The end of the first part has a nice little jab at administrators (not that they don’t deserve it):
Often a teacher who asks the principal about how to handle accrued skill deficits — not a whiny teacher, remember, we’re talking about the good one who just wants a straight answer — gets either the runaround (some mushy, political non-answer) or some version of “suck-it-up.”.
The answer here is simple. Teach kids. No mushy non-answer here. That’s our job, teach kids. No matter what condition they came through the door. It’s our job to teach them. If you can’t do that and you can’t do that for all kids, well, I hear there are jobs out there that pay a lot more than this one. And, no, that’s not a version of “suck it up”, it’s “teach it up”.
In the second part of this writing, Eduwonk almost saves itself. Almost.
No Excuses teachers (some in traditional schools, like Rafe Esquith and Mr. AB, some in No Excuses charter schools, like KIPP) directly tackle the Big Three: misbehavior, low skills, low effort. .

* [Your objective]:
Write out the passage from the teaching commentary above, between "The answer here" and "saves itself. Almost.", inclusive.

* [Extracted material]:

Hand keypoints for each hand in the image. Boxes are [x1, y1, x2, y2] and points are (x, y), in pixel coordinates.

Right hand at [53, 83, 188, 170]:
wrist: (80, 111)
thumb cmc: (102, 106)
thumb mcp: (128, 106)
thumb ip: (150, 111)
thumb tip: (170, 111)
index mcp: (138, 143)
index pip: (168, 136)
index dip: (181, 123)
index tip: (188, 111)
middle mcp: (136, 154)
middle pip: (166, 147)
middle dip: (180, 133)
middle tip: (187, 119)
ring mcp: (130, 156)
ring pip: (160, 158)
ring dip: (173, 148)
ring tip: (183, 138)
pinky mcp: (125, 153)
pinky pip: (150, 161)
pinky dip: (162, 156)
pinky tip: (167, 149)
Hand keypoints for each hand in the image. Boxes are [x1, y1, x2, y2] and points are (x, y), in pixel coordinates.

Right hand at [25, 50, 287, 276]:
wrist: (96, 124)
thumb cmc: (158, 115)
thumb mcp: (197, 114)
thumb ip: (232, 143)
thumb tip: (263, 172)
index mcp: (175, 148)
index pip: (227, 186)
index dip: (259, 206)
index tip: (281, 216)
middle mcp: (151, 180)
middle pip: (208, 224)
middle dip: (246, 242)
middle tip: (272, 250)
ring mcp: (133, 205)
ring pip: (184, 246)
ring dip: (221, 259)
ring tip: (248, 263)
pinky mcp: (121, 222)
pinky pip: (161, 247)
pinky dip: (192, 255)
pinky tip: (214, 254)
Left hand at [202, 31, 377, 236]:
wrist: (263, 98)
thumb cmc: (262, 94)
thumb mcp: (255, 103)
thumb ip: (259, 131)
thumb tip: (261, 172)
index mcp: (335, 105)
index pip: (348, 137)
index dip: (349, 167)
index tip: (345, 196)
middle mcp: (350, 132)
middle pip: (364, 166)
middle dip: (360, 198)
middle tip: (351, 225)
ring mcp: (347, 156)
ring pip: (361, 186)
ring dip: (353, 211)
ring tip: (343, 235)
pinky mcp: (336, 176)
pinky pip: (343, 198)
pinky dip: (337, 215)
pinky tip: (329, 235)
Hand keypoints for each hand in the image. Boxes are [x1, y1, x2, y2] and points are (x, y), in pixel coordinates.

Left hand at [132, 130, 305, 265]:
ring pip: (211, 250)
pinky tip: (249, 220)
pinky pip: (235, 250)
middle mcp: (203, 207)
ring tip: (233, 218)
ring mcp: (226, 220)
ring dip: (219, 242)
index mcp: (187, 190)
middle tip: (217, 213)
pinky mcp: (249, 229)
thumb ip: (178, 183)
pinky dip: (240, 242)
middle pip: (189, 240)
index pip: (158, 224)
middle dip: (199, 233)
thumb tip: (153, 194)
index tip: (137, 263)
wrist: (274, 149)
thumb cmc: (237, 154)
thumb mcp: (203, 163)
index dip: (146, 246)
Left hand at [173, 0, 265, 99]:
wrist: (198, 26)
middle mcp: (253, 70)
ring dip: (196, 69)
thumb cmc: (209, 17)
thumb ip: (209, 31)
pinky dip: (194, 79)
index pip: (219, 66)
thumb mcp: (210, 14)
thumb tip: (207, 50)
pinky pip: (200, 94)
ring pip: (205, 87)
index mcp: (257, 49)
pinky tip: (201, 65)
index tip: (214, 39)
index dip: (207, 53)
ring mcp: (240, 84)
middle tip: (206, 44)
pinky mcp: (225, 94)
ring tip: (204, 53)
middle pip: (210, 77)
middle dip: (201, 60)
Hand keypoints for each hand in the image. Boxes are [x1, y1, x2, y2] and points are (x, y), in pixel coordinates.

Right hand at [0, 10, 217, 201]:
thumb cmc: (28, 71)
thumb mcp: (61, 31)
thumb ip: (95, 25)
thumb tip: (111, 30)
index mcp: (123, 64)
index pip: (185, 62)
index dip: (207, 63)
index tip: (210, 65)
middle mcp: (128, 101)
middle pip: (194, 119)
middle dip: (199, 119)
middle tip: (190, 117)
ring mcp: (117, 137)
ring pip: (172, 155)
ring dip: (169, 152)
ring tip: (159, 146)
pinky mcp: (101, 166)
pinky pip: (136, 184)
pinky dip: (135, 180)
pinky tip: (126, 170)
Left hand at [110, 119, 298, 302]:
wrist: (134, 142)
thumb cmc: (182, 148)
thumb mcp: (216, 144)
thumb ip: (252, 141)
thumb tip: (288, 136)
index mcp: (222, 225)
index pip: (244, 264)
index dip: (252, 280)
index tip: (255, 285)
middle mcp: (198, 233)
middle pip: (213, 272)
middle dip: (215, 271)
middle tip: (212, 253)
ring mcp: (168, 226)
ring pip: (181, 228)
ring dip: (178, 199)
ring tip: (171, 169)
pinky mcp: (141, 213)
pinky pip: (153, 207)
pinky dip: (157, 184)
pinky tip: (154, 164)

* [Written reply]:
The answer here is simple. Teach kids. No mushy non-answer here. That’s our job, teach kids. No matter what condition they came through the door. It’s our job to teach them. If you can’t do that and you can’t do that for all kids, well, I hear there are jobs out there that pay a lot more than this one. And, no, that’s not a version of “suck it up”, it’s “teach it up”.
In the second part of this writing, Eduwonk almost saves itself. Almost.